__Extract provided__
* * *

I myself later attended the Columbia Science Honors Program in high school, taking classes in particle physics and in computer science theory.
I am writing to share my observations and opinions on the controversy over student protests of Israeli actions in Gaza at Columbia.
My father was resolutely pro-Israel. Having encountered antisemitism in his life, he perceived much or all of the activism on behalf of Palestinians to be motivated implicitly by hatred of Jews and using Palestinians only as props in that project. He took umbrage at portraits of righteous Palestinians oppressed by rich and complacent Jews, such as in the opera Death of Klinghoffer, based on a real incident in which an elderly Jewish man in a wheelchair was drowned by Palestinian terrorists. When I expressed how much I admired Jimmy Carter for his post-Presidential work, my father replied: “We don’t like him–he called Israel an Apartheid State.”
My mother, likewise, traveled in very pro-Israel circles. Before she retired, she was the editor of The Jewish Standard, the oldest English language Jewish newspaper in New Jersey. She admires Rabin, the fighter become peacemaker, and mourned that his assassination seemed to close off avenues for peace.
In my opinion, the deadly October 7 Hamas attack was followed by a disproportionate campaign of collective punishment that has been rife with atrocities and violations of international law. I used to count myself a Zionist, and emphasized to myself that Israel, founded in the wake of the Holocaust, was recognized by the United Nations and had agreed upon borders. I believed that the UN resolutions requiring Israel to limit itself to those borders needed to be followed, that it was international law that legitimized Israel and that should likewise constrain it. Participation in a model UN in high school inculcated in me a sense of respect for dialogue and procedure.
That international affairs should pivot on Biblical borders or mythical prophecies of end times to me seems scandalous, that it would place the lives and well-beings of so many real suffering people at lower priority than fulfilling unhinged fantasies.
My political stance now at age 57 greatly departs from that of my parents from decades ago. I see violations of international law becoming routine and the rise of ethno-nationalist states around the world. Some of the history I learned growing up was a mythical over-simplification, not to veer to opposite over-simplifications. Irgun practiced terroristic methods itself. Many Zionists chafe at the characterization of Israel as a “settler-colonialist state”, and while Israel’s origin as a haven for refugees of the Holocaust and the Soviet Union does muddy the waters, there seems a lot of truth to that characterization as well. I have learned to see the differing narratives as being like Kurusawa’s movie Rashomon, each being a self-serving partial truth.

* * *

__Work instruction 1__
According to the letter on the Columbia protests, what newspaper did the writer's mother edit before she retired?
__Work instruction 2__
Continue the letter on the Columbia protests from its last sentence.

* * *

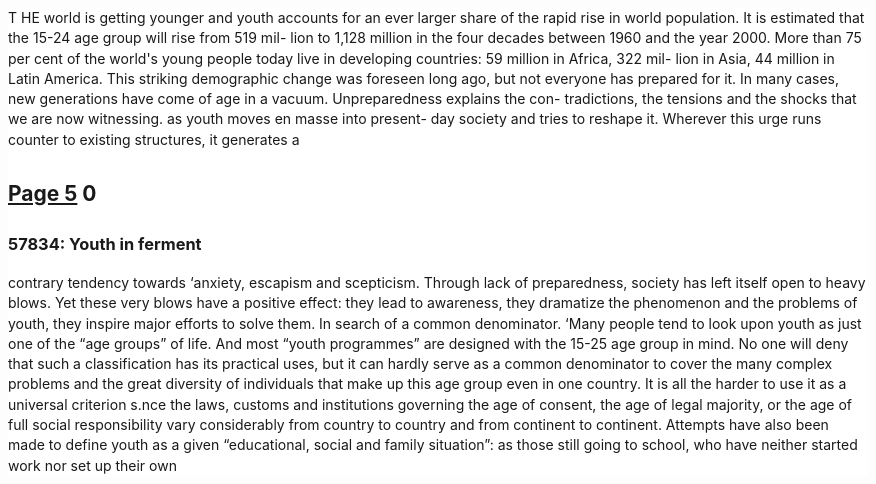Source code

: T HE world is getting younger 
and youth accounts for an ever larger 
share of the rapid rise in world 
population. It is estimated that the 
15-24 age group will rise from 519 mil- 
lion to 1,128 million in the four decades 
between 1960 and the year 2000. 
More than 75 per cent of the world's 
young people today live in developing 
countries: 59 million in Africa, 322 mil- 
lion in Asia, 44 million in Latin America. 
This striking demographic change 
was foreseen long ago, but not 
everyone has prepared for it. In 
many cases, new generations have 
come of age in a vacuum. 
Unpreparedness explains the con- 
tradictions, the tensions and the 
shocks that we are now witnessing. 
as youth moves en masse into present- 
day society and tries to reshape it. 
Wherever this urge runs counter to 
existing structures, it generates a

## [Page 5](https://demo.humlab.umu.se/courier/078375engo.pdf#page=5) 0

### 57834: Youth in ferment

contrary tendency towards ‘anxiety, 
escapism and scepticism. Through 
lack of preparedness, society has left 
itself open to heavy blows. Yet these 
very blows have a positive effect: 
they lead to awareness, they dramatize 
the phenomenon and the problems of 
youth, they inspire major efforts to 
solve them. 
In search of a common denominator. 
‘Many people tend to look upon youth 
as just one of the “age groups” of 
life. And most “youth programmes” 
are designed with the 15-25 age group 
in mind. No one will deny that such 
a classification has its practical uses, 
but it can hardly serve as a common 
denominator to cover the many 
complex problems and the great 
diversity of individuals that make up 
this age group even in one country. 
It is all the harder to use it as a 
universal criterion s.nce the laws, 
customs and institutions governing the 
age of consent, the age of legal 
majority, or the age of full social 
responsibility vary considerably from 
country to country and from continent 
to continent. 
Attempts have also been made to 
define youth as a given “educational, 
social and family situation”: as those 
still going to school, who have neither 
started work nor set up their own 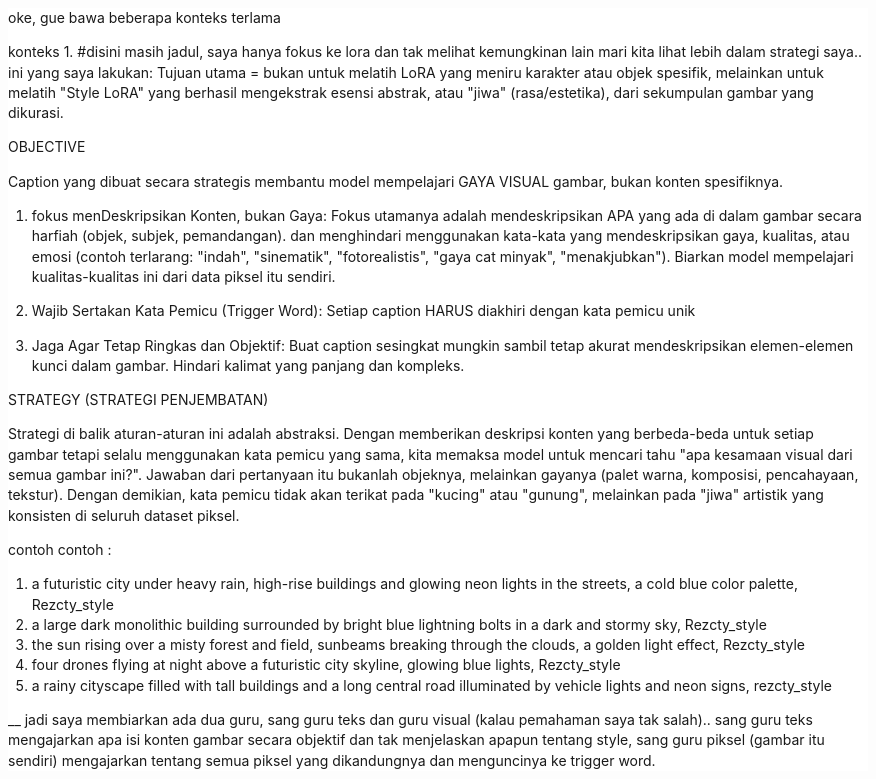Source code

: oke, gue bawa beberapa konteks terlama

konteks 1. #disini masih jadul, saya hanya fokus ke lora dan tak melihat kemungkinan lain
 mari kita lihat lebih dalam strategi saya.. 
ini yang saya lakukan:
Tujuan utama = bukan untuk melatih LoRA yang meniru karakter atau objek spesifik, melainkan untuk melatih "Style LoRA" yang berhasil mengekstrak esensi abstrak, atau "jiwa" (rasa/estetika), dari sekumpulan gambar yang dikurasi.

OBJECTIVE

Caption yang dibuat secara strategis membantu model mempelajari GAYA VISUAL gambar, bukan konten spesifiknya.


1. fokus menDeskripsikan Konten, bukan Gaya: Fokus utamanya adalah mendeskripsikan APA yang ada di dalam gambar secara harfiah (objek, subjek, pemandangan). dan menghindari menggunakan kata-kata yang mendeskripsikan gaya, kualitas, atau emosi (contoh terlarang: "indah", "sinematik", "fotorealistis", "gaya cat minyak", "menakjubkan"). Biarkan model mempelajari kualitas-kualitas ini dari data piksel itu sendiri.


2. Wajib Sertakan Kata Pemicu (Trigger Word): Setiap caption HARUS diakhiri dengan kata pemicu unik


3. Jaga Agar Tetap Ringkas dan Objektif: Buat caption sesingkat mungkin sambil tetap akurat mendeskripsikan elemen-elemen kunci dalam gambar. Hindari kalimat yang panjang dan kompleks.





STRATEGY (STRATEGI PENJEMBATAN)

Strategi di balik aturan-aturan ini adalah abstraksi. Dengan memberikan deskripsi konten yang berbeda-beda untuk setiap gambar tetapi selalu menggunakan kata pemicu yang sama, kita memaksa model untuk mencari tahu "apa kesamaan visual dari semua gambar ini?". Jawaban dari pertanyaan itu bukanlah objeknya, melainkan gayanya (palet warna, komposisi, pencahayaan, tekstur). Dengan demikian, kata pemicu tidak akan terikat pada "kucing" atau "gunung", melainkan pada "jiwa" artistik yang konsisten di seluruh dataset piksel.

contoh contoh :
1. a futuristic city under heavy rain, high-rise buildings and glowing neon lights in the streets, a cold blue color palette, Rezcty_style
2. a large dark monolithic building surrounded by bright blue lightning bolts in a dark and stormy sky, Rezcty_style
3. the sun rising over a misty forest and field, sunbeams breaking through the clouds, a golden light effect, Rezcty_style
4. four drones flying at night above a futuristic city skyline, glowing blue lights, Rezcty_style
5. a rainy cityscape filled with tall buildings and a long central road illuminated by vehicle lights and neon signs, rezcty_style



__
jadi saya membiarkan ada dua guru, sang guru teks dan guru visual (kalau pemahaman saya tak salah)..
sang guru teks mengajarkan apa isi konten gambar secara objektif dan tak menjelaskan apapun tentang style, sang guru piksel (gambar itu sendiri) mengajarkan tentang semua piksel yang dikandungnya dan menguncinya ke trigger word.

* * *

__Exercise result 1__
She edited The Jewish Standard, the oldest English language Jewish newspaper in New Jersey.

__Exercise result 2__
I believe Columbia University has mis-handled student protests of the situation in Gaza. Many Jewish students themselves are on the side of the protests. I tell my story to illustrate generational change in Jewish-American views of Israel. My late father still receives mail from the pro-Israel organizations he donated to, such as AIPAC. Those who think they have the pulse on Jewish-American sentiment may be starkly out of date. At age 57 I myself am a generation or two older than current students. Attitudes towards Israel have been in rapid flux since the Israeli reaction to the October 7 attacks, which may plausibly be described as attempted genocide.
Being Jewish and formerly a pro-Israel Zionist, I see too that Jewish students may feel embattled. I understand that non-Jewish protesters may have only one side of that Rashomon-like story. I can see that chants of “from the river to the sea” may be taken as personally threatening to Jewish students with deep ties to Israel and Israelis (I visited once myself in 1993 in a relatively peaceful time).
However, I think the solution to such fears is not to limit legitimate protest. It is for greater communication and education, which one would think that a University would find more congenial to its mission than collaborating with police to suppress the younger generation, which must find its voice in shaping the world they will be living in for longer than we will.